When we try to trace aesthetic criteria themselves back to prior choices (By what criteria did we decide to use those criteria?) we may finally arrive at some seemingly banal conclusion such as "I don't know" ("I made the decision intuitively") or "It didn't matter" ("I made the decision arbitrarily"). The type of conclusion we reach in this genetic reconstruction of a compositional decision has implications of how to proceed to enact a similar decision by computer. A seemingly intuitive decision might be elucidated by further analysis of the underlying system. A seemingly arbitrary decision implies that randomness can be the source of desirable aesthetic results.

If we justify an intuitive aesthetic decision with "I just like it that way" we invoke an attribute called taste. Taste is a much-used term to describe a trait or criterion of aesthetic decision making, but no conclusive definition of taste has really been established. So far we don't know of a way for a computer to exercise genuine human taste or intuition, but randomness (or a very good facsimile thereof) and procedural systems are no problem at all for a computer.

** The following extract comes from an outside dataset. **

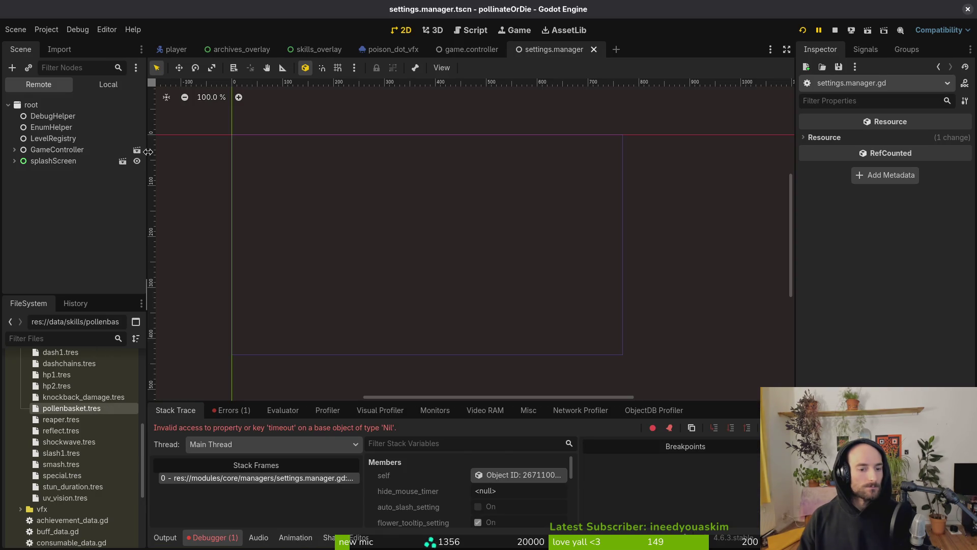
Step: Assign hideMouseTimer to settingsManager's Hide Mouse Timer property and save the scene
{"action": "left_click", "coordinate": [80, 86]}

Almost all computer programs that make autonomous decisions employ randomness on some level. Total randomness--also known as "white noise"--is rarely of aesthetic interest to most of us for very long. We tend to desire some manifestation of an ordering force that alters the predictably unpredictable nature of white noise. To produce anything other than white noise, a computer program must contain some non-arbitrary choices made by the programmer. Therefore, no decision-making program can be free of the knowledge and, yes, taste and intuition of the programmer.

For these reasons, we can analyze algorithmic composition--the process of programming a computer to make music using systematic and arbitrary procedures--as a complete and potentially fruitful method of composing music and/or other arts.